(Given information Opens)

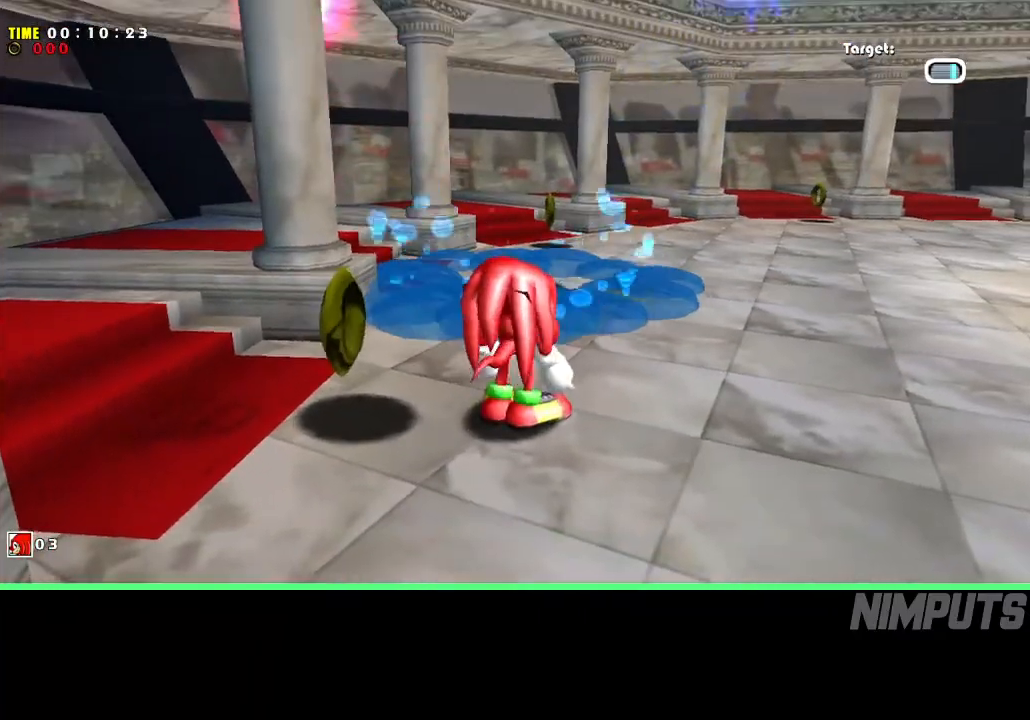
{"buttons": ["A"], "left_stick": "center", "events": [[300, "A", "down"]]}
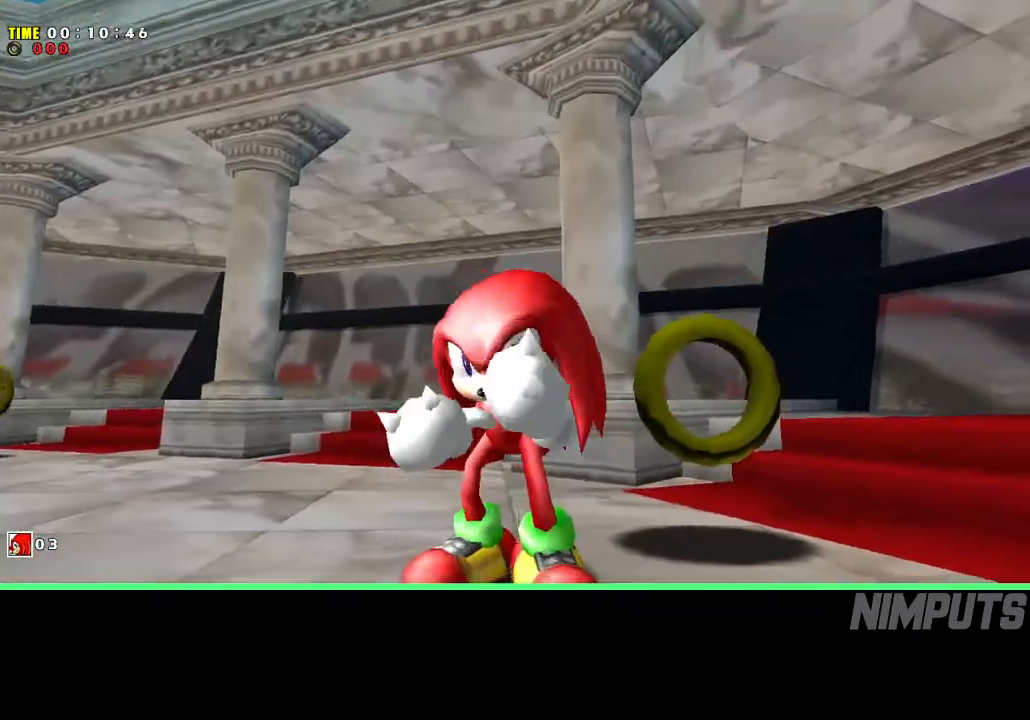
{"buttons": ["A"], "left_stick": "center", "events": []}
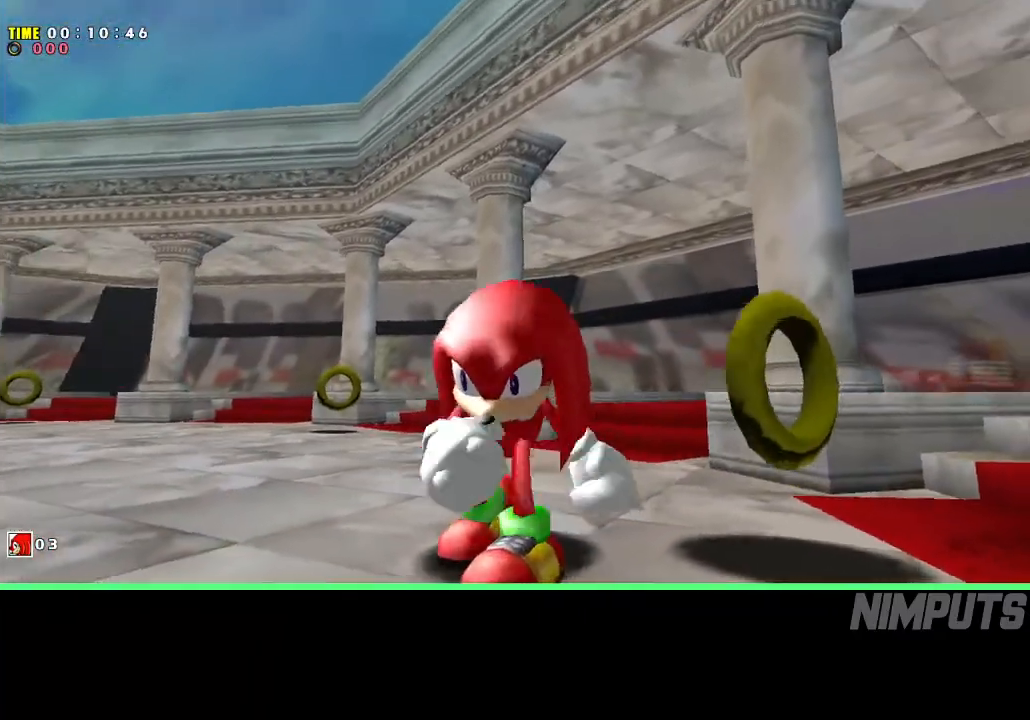
{"buttons": ["A"], "left_stick": "center", "events": []}
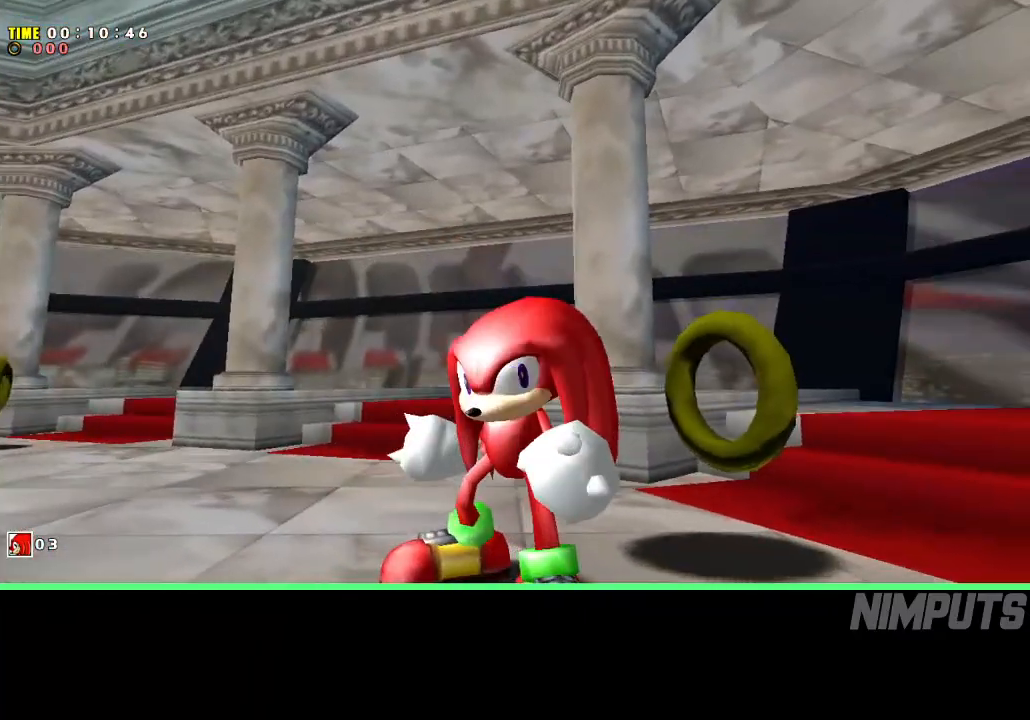
{"buttons": ["A"], "left_stick": "center", "events": []}
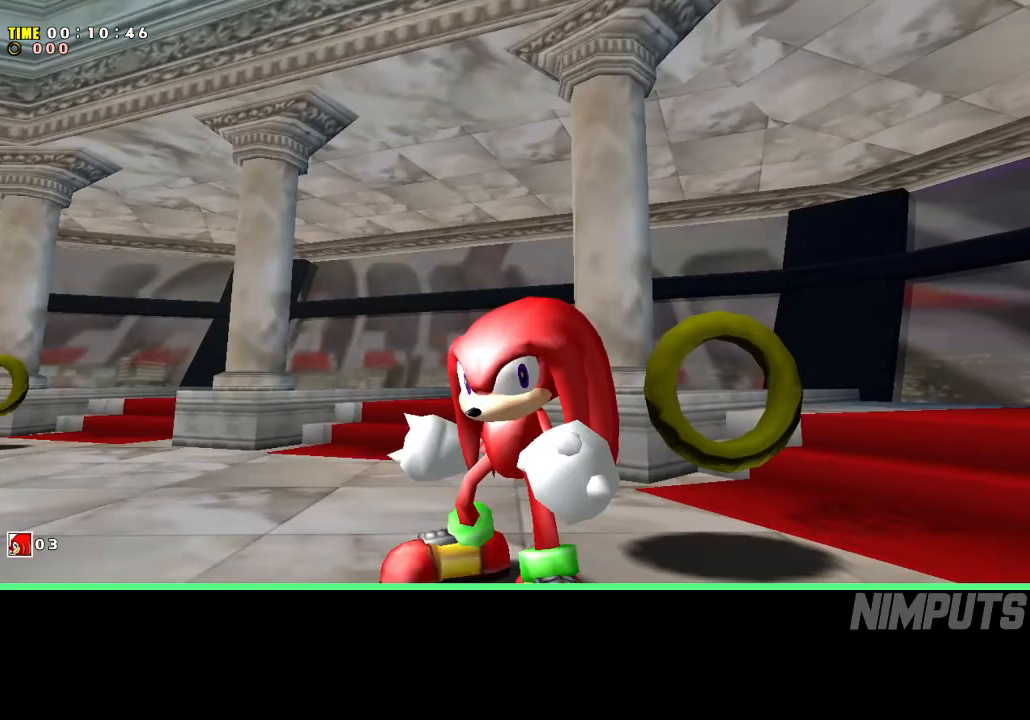
{"buttons": ["A"], "left_stick": "center", "events": []}
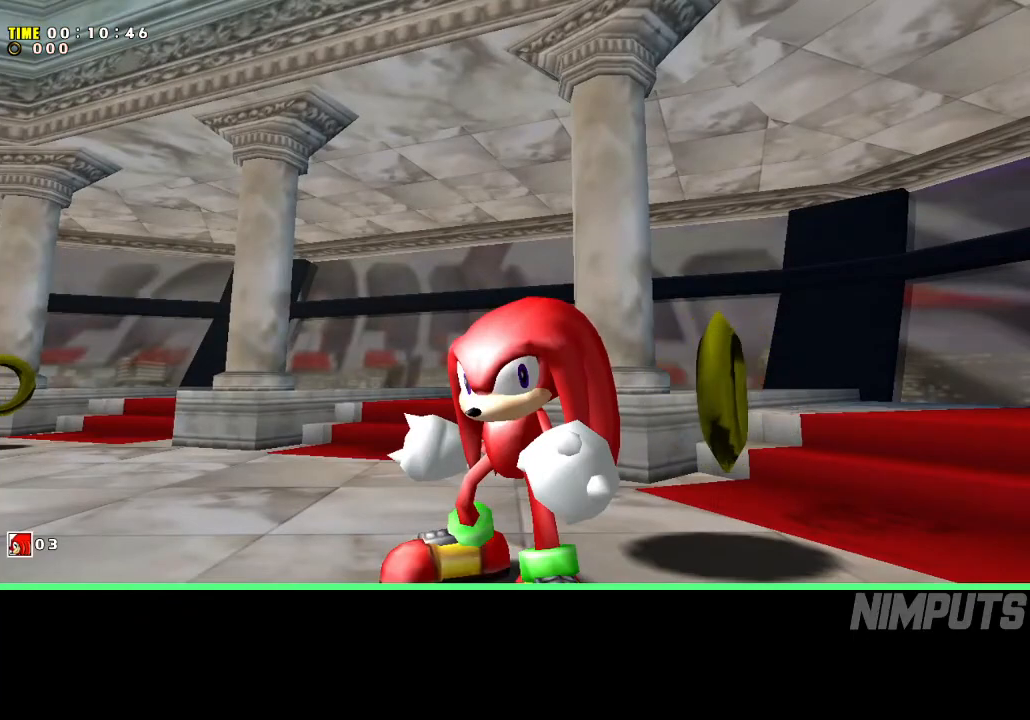
{"buttons": ["A"], "left_stick": "center", "events": []}
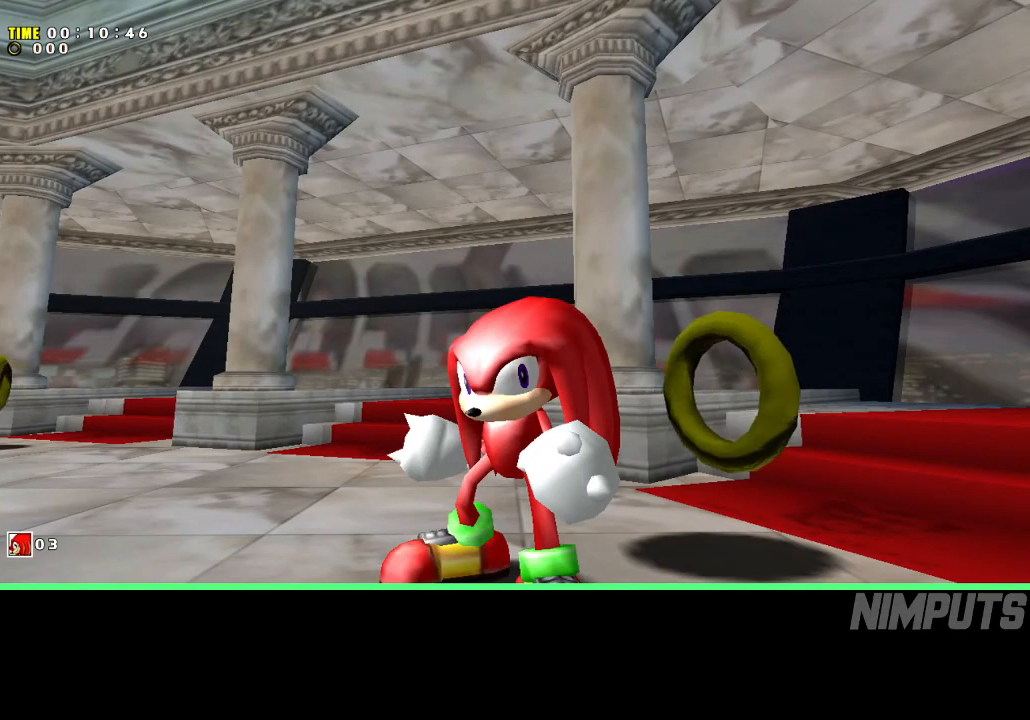
{"buttons": ["A"], "left_stick": "center", "events": []}
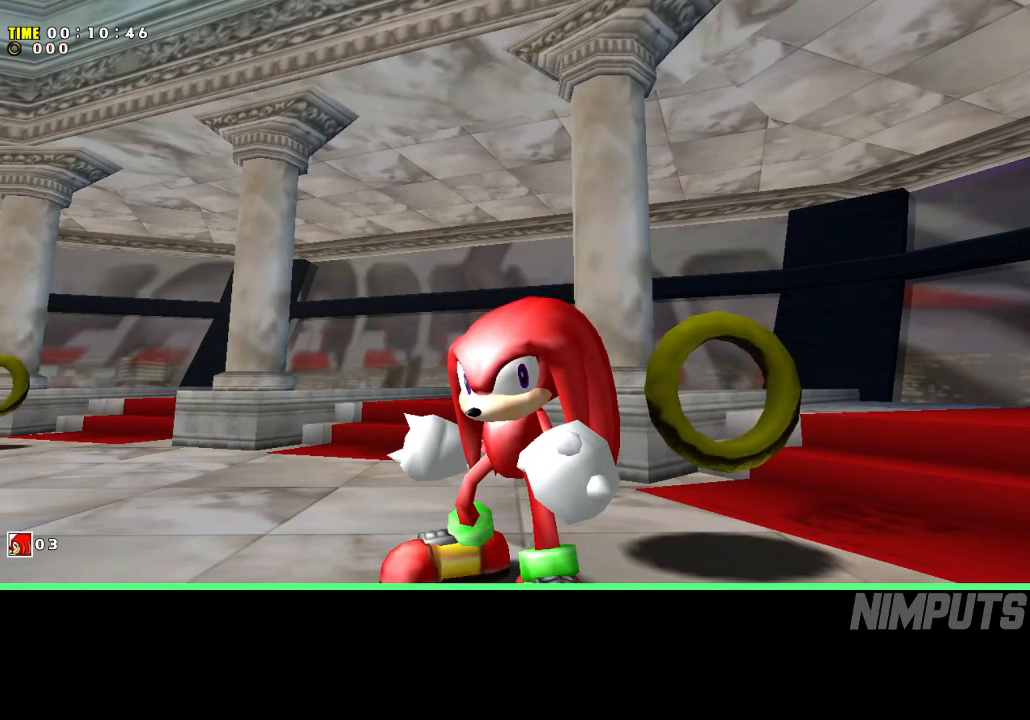
{"buttons": [], "left_stick": "center", "events": [[150, "A", "up"], [267, "START", "down"], [367, "START", "up"]]}
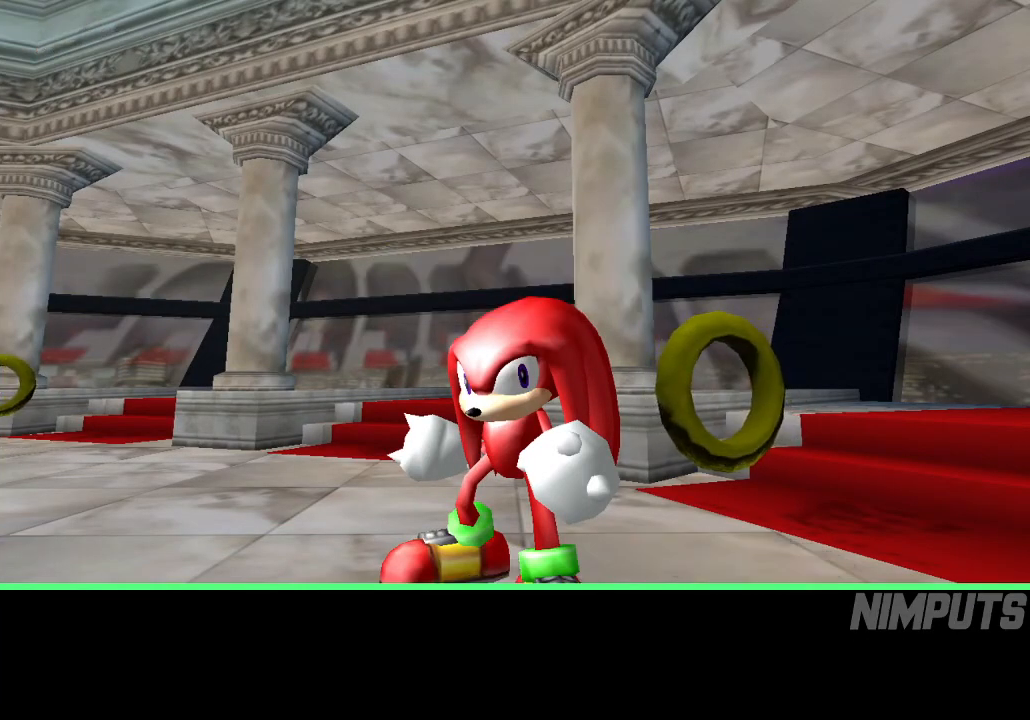
{"buttons": [], "left_stick": "center", "events": [[50, "START", "down"], [117, "START", "up"], [167, "START", "down"], [233, "START", "up"], [300, "START", "down"], [350, "START", "up"], [433, "START", "down"], [500, "START", "up"]]}
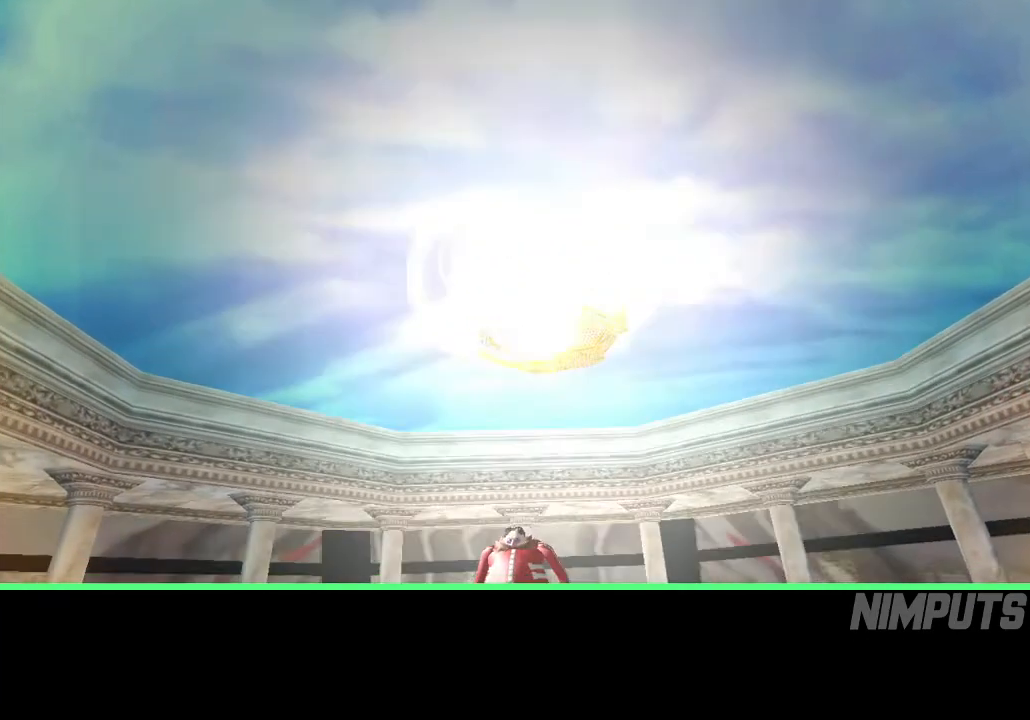
{"buttons": [], "left_stick": "center", "events": [[83, "START", "down"], [133, "START", "up"], [217, "START", "down"], [283, "START", "up"], [367, "START", "down"], [433, "START", "up"]]}
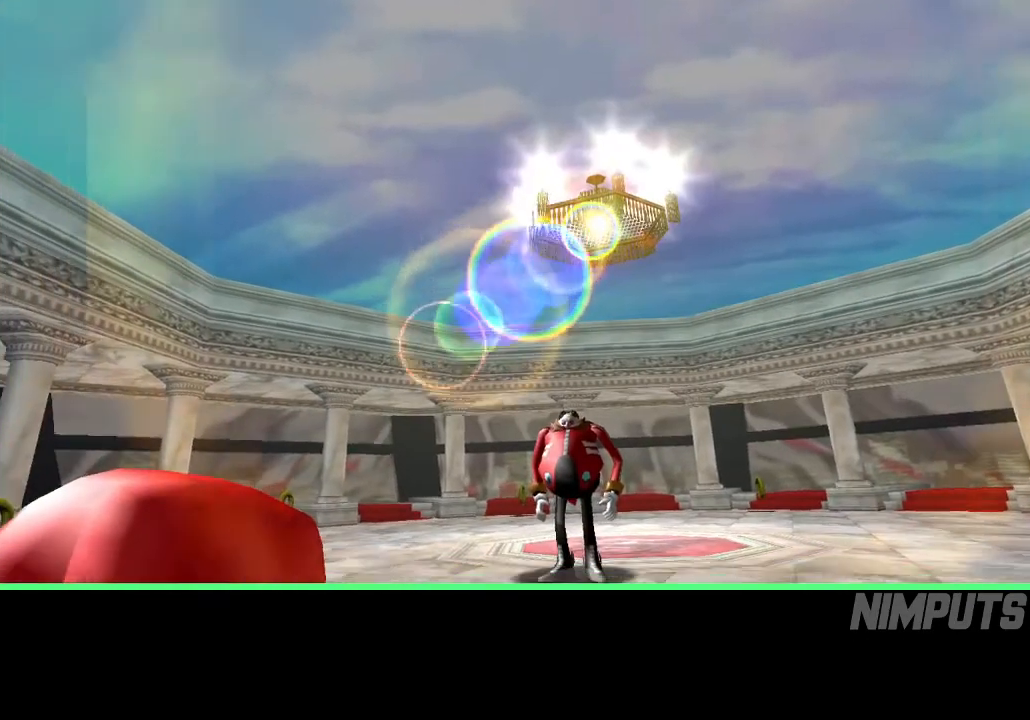
{"buttons": ["START"], "left_stick": "center", "events": [[17, "START", "down"], [83, "START", "up"], [167, "START", "down"], [233, "START", "up"], [317, "START", "down"], [400, "START", "up"], [483, "START", "down"]]}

(Given information Closes)

> _Directions for this task_
The entries above need to be transcribed exactly, with the images left out.

> _Output for this exercise_
{"buttons": ["A"], "left_stick": "center", "events": [[300, "A", "down"]]}
{"buttons": ["A"], "left_stick": "center", "events": []}
{"buttons": ["A"], "left_stick": "center", "events": []}
{"buttons": ["A"], "left_stick": "center", "events": []}
{"buttons": ["A"], "left_stick": "center", "events": []}
{"buttons": ["A"], "left_stick": "center", "events": []}
{"buttons": ["A"], "left_stick": "center", "events": []}
{"buttons": [], "left_stick": "center", "events": [[150, "A", "up"], [267, "START", "down"], [367, "START", "up"]]}
{"buttons": [], "left_stick": "center", "events": [[50, "START", "down"], [117, "START", "up"], [167, "START", "down"], [233, "START", "up"], [300, "START", "down"], [350, "START", "up"], [433, "START", "down"], [500, "START", "up"]]}
{"buttons": [], "left_stick": "center", "events": [[83, "START", "down"], [133, "START", "up"], [217, "START", "down"], [283, "START", "up"], [367, "START", "down"], [433, "START", "up"]]}
{"buttons": ["START"], "left_stick": "center", "events": [[17, "START", "down"], [83, "START", "up"], [167, "START", "down"], [233, "START", "up"], [317, "START", "down"], [400, "START", "up"], [483, "START", "down"]]}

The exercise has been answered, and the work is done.